Había estado acurrucada en mi silla, bebiendo mi agua, como un espectador silencioso.

Sus ojos se iluminaron con el fervor de un hombre que avista un salvavidas.

‘¡Mi Lochlan es perfectamente normal!’ declaró, señalándome dramáticamente con el dedo.

‘¡Le gustan las mujeres!

¡Todos en la compañía dicen que está saliendo con Hyacinth aquí!’
El vaso se detuvo a mitad de camino hacia mis labios.

No, no lo hizo.

Absolutamente no me acaba de echar a los leones para probar la orientación sexual de su hijo ante una sala llena de gente.

Todas las miradas se dirigieron hacia mí.

Negué con la cabeza tan violentamente que casi me provoco un latigazo cervical.

‘¡No!

¡Absolutamente no!

¡Eso es un completo y absoluto rumor, Sr.

Hastings!

¡Un chisme malicioso y sin fundamento!’ Mi voz sonaba varios tonos más alta de lo normal.

Holden dio una risa paternal condescendiente.

‘Vamos, vamos.

No hay necesidad de ser tímida.

Yo sé lo que sé.’
Me quedé sin palabras.

Claro, había escuchado los rumores en Velos.

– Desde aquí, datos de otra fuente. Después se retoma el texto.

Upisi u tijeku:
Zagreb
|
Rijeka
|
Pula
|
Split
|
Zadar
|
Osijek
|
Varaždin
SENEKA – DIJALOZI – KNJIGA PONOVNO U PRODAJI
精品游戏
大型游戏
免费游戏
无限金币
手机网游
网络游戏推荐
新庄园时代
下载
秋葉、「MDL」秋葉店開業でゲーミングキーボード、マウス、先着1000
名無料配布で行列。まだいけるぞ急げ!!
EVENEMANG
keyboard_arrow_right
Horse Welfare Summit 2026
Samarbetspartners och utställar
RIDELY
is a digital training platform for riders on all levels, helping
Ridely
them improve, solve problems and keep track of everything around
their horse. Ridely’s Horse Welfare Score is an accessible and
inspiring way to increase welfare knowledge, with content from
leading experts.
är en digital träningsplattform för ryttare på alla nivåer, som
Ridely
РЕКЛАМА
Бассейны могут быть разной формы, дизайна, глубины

Cuando te conviertes en el único director menor de treinta años, aparte del CEO mismo, y compartes una historia de sobrevivir ataques corporativos y tienes un penthouse que él paga, la gente habla.

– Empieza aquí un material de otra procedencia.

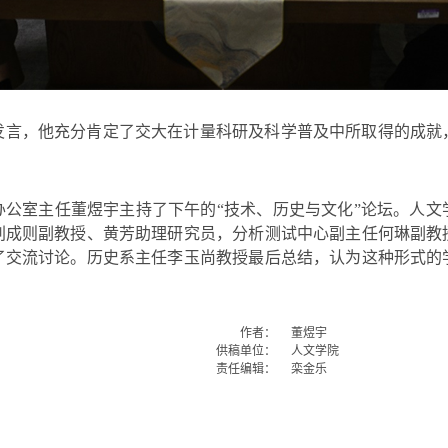
发言，他充分肯定了交大在计量科研及科学普及中所取得的成就
办公室主任董煜宇主持了下午的“技术、历史与文化”论坛。人文
刘成则副教授、黄芳助理研究员，分析测试中心副主任何琳副教
了交流讨论。历史系主任李玉尚教授最后总结，认为这种形式的
作者：
董煜宇
供稿单位：
人文学院
责任编辑：
栾金乐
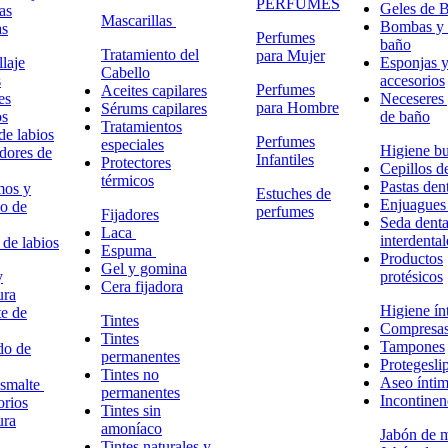
PERFUMES
Geles de 
as
Mascarillas
Bombas y 
as
Perfumes
baño
Tratamiento del
para Mujer
laje
Esponjas 
Cabello
s
accesorios
Perfumes
Aceites capilares
es
Neceseres 
para Hombre
Sérums capilares
os
de baño
Tratamientos
de labios
Perfumes
especiales
Higiene bu
adores de
Infantiles
Protectores
Cepillos d
térmicos
Pastas dent
mos y
Estuches de
Enjuagues
o de
perfumes
Fijadores
Seda denta
Laca
interdental
 de labios
Espuma
Productos
Gel y gomina
y
protésicos
Cera fijadora
ura
Higiene ín
e de
Tintes
Compresa
Tintes
Tampones
do de
permanentes
Protegesli
Tintes no
Aseo ínti
esmalte
permanentes
Incontinen
rios
Tintes sin
ura
amoníaco
Jabón de 
Tintes naturales y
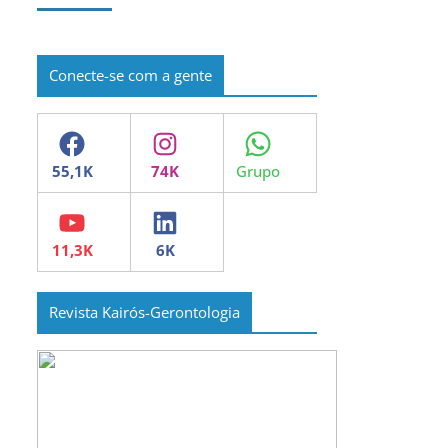
Conecte-se com a gente
Facebook
Instagram
WhatsApp
YouTube
LinkedIn
Revista Kairós-Gerontologia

Pero que el padre del fundador canonizara el rumor era una pesadilla profesional de proporciones épicas.

Sería el hazmerreír, o peor, un objetivo.

Desesperada, lancé una mirada suplicante y de ojos muy abiertos a Lochlan.

Arregla esto.

Ahora.

Con calma, alcanzó y retiró el brazo de Desmond de sus hombros.

Entonces, en lugar de crear una distancia útil y esclarecedora, se acercó y se sentó en la silla vacía justo al lado de la mía.

—Papá, por favor, no molestes a Hyacinth.

Los rumores en la oficina ya son un fastidio para ella.

Si empeoran, renunciará.

Y yo apenas he conseguido convencerla de que se quede —Hizo una pausa, su mirada se desplazó hacia mí, cargada de un cariño que parecía calentar el aire entre nosotros—.

Conmigo.

Cada palabra era técnicamente una aclaración.

Cada palabra, además, era ferozmente protectora.

Cada palabra, en consecuencia, hacía que todo fuera cien veces peor.

Sentí que mis mejillas se ruborizaban, el calor subiendo por mi cuello.

¿Hablaba en serio?

¿Esta era su idea de aclarar las cosas?

Esa mirada, ese tono…

un gato callejero que pasara por ahí habría echado un vistazo y asumido que estábamos en medio de una aventura apasionada.